**Document segment:**
━━━━━━

Geography
- Location: Heroja Milana Tepića 1, Belgrade, Serbia
- Coordinates: 44°47′N 20°28′E﻿ / ﻿44.78°N 20.46°E

Organisation
- Care system: Public
- Type: Clinical
- Affiliated university: University of Belgrade

Services
- Emergency department: Yes
- Beds: 546 (2017)

History
- Opened: 1930; 96 years ago

Links
- Website: www.dragisamisovic.bg.ac.rs
- Lists: Hospitals in Serbia

= University Hospital Center Dr Dragiša Mišović =

University Hospital Center Dr Dragiša Mišović (Клиничко-болнички центар Др Драгиша Мишовић-Дедиње) or Clinical Hospital Center Dr Dragiša Mišović Dedinje, is a health facility of secondary level in Belgrade, that performs specialist health care in its hospitals and clinics.

It is based on modern principles of health care. It serves as a teaching facility of the University of Belgrade School of Medicine. It was established in 1930, and it is named after Dragiša Mišović, a pre–World War II communist and doctor.

==History==
In the 1920s, Society of Young Women Doctors gained a place near Dedinje from Đorđe Vajfert. In 1930, by architectural design of Živan Nikolić, was built an object designed for Belgrade mistress' rest (today's Children Hospital for Pulmonary Diseases and Tuberculosis).

On 24 October 2009, a great fire accident occurred in central building of the Hospital Center, which interrupted hospital operations. Regardless, the main services are still active in emergency circumstances.

━━━━━━

Dataset records:
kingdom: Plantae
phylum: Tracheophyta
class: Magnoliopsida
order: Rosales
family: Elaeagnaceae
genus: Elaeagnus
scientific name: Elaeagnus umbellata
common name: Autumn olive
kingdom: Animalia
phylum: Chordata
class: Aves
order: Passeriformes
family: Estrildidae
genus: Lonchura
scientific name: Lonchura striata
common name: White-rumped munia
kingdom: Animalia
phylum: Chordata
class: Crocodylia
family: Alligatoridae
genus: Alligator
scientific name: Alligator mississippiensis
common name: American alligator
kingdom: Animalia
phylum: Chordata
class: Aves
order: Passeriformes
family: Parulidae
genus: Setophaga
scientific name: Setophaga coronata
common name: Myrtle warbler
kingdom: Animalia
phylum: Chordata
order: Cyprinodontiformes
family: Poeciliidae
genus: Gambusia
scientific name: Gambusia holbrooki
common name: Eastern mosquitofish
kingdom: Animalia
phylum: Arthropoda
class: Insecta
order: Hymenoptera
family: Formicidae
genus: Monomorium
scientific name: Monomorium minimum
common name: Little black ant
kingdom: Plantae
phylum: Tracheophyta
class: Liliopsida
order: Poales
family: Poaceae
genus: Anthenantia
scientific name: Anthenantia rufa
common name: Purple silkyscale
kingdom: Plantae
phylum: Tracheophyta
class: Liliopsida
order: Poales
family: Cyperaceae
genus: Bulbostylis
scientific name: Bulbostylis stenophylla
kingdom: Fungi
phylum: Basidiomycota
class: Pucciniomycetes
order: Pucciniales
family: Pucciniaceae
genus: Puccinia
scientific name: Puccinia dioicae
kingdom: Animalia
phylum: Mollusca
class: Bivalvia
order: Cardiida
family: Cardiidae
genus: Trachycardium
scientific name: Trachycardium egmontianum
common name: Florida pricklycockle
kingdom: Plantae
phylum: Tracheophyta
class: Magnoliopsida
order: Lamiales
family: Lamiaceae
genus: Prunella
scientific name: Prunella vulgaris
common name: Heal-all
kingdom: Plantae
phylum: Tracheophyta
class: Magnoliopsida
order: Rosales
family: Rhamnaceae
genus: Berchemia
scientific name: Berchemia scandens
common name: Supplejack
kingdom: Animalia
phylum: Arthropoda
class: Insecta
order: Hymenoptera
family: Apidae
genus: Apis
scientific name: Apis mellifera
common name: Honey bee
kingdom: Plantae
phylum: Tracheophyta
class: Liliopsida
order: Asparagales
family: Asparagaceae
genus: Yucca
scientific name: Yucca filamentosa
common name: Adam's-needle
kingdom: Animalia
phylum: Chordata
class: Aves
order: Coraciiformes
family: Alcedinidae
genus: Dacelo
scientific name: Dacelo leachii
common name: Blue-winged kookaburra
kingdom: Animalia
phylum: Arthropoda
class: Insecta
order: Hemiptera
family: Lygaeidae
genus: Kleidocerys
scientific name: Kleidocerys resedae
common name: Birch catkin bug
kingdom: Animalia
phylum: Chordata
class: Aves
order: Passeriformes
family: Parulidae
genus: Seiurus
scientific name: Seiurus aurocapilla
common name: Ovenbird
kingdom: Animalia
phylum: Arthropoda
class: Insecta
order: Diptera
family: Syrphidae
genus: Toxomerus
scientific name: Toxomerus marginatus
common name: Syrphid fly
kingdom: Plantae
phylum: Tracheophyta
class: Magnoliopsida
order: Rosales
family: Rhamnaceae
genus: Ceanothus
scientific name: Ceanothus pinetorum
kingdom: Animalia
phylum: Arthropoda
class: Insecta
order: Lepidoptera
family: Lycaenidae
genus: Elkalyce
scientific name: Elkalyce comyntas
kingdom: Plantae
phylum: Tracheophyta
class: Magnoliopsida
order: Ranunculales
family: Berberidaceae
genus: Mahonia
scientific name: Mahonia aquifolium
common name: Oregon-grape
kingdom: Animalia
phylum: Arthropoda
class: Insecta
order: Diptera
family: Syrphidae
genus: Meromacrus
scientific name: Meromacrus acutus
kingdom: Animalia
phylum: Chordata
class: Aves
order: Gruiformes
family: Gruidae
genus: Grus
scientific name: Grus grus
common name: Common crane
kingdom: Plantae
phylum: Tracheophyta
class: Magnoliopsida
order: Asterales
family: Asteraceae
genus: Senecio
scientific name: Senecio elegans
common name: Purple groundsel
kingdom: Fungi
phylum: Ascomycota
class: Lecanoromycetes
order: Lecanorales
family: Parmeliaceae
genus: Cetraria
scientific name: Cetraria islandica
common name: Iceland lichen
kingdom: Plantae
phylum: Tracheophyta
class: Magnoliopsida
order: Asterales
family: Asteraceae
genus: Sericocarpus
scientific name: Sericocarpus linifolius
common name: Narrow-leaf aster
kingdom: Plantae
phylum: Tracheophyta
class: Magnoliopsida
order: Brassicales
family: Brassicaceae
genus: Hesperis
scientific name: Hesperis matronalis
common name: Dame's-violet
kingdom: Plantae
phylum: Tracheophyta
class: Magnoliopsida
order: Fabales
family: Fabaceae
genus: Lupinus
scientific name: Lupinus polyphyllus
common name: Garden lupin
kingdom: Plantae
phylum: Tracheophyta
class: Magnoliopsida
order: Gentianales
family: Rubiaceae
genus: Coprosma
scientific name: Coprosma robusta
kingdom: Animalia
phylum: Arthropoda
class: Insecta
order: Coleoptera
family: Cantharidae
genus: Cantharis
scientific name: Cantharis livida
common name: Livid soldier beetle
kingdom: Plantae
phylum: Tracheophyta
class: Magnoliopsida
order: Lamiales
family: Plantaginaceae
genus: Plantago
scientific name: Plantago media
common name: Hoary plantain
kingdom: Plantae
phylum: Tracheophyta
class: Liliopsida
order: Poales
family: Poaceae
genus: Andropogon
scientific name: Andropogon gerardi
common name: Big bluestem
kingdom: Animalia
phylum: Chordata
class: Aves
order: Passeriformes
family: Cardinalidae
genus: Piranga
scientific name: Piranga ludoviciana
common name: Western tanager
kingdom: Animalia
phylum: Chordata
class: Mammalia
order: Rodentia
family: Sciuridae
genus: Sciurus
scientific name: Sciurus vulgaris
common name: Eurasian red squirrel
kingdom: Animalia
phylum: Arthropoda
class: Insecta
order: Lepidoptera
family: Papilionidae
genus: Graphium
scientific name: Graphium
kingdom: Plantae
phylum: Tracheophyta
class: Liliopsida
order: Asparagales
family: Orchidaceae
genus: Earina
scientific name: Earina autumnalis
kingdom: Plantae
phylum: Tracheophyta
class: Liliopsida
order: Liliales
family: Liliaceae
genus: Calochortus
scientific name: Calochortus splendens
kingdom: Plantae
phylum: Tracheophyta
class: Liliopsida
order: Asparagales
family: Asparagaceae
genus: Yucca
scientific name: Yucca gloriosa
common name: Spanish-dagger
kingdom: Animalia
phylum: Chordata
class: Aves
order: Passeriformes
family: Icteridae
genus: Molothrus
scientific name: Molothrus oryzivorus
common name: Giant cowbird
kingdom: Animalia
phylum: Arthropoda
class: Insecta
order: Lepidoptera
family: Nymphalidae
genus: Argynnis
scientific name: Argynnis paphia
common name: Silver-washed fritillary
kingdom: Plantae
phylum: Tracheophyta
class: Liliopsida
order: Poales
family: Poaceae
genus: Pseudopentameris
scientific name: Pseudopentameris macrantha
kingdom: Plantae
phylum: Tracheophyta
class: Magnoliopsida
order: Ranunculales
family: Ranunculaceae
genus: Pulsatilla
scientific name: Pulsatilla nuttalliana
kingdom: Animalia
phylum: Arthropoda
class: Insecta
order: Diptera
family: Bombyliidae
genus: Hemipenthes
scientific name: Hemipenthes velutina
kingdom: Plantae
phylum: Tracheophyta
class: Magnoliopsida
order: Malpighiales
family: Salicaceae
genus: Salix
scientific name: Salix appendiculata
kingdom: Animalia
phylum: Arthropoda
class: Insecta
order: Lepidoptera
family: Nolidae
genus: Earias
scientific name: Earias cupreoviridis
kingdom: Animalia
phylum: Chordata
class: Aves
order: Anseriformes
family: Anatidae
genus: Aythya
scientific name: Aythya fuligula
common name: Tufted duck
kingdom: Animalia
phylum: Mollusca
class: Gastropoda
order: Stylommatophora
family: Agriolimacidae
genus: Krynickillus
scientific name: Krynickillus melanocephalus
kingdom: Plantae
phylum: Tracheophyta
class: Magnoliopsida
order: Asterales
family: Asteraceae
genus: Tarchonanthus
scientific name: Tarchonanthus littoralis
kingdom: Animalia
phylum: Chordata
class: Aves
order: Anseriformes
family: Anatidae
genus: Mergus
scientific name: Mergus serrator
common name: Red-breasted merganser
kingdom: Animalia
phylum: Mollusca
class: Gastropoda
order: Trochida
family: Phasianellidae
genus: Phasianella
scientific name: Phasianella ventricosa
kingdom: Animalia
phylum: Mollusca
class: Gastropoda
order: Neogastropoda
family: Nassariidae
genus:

━━━━━━

**Activity:**
Print the part of the hospital text from "It is based" up to and including "Diseases and Tuberculosis).", word for word. The dataset records have nothing to do with this.

**Answer box:**
It is based on modern principles of health care. It serves as a teaching facility of the University of Belgrade School of Medicine. It was established in 1930, and it is named after Dragiša Mišović, a pre–World War II communist and doctor.

==History==
In the 1920s, Society of Young Women Doctors gained a place near Dedinje from Đorđe Vajfert. In 1930, by architectural design of Živan Nikolić, was built an object designed for Belgrade mistress' rest (today's Children Hospital for Pulmonary Diseases and Tuberculosis).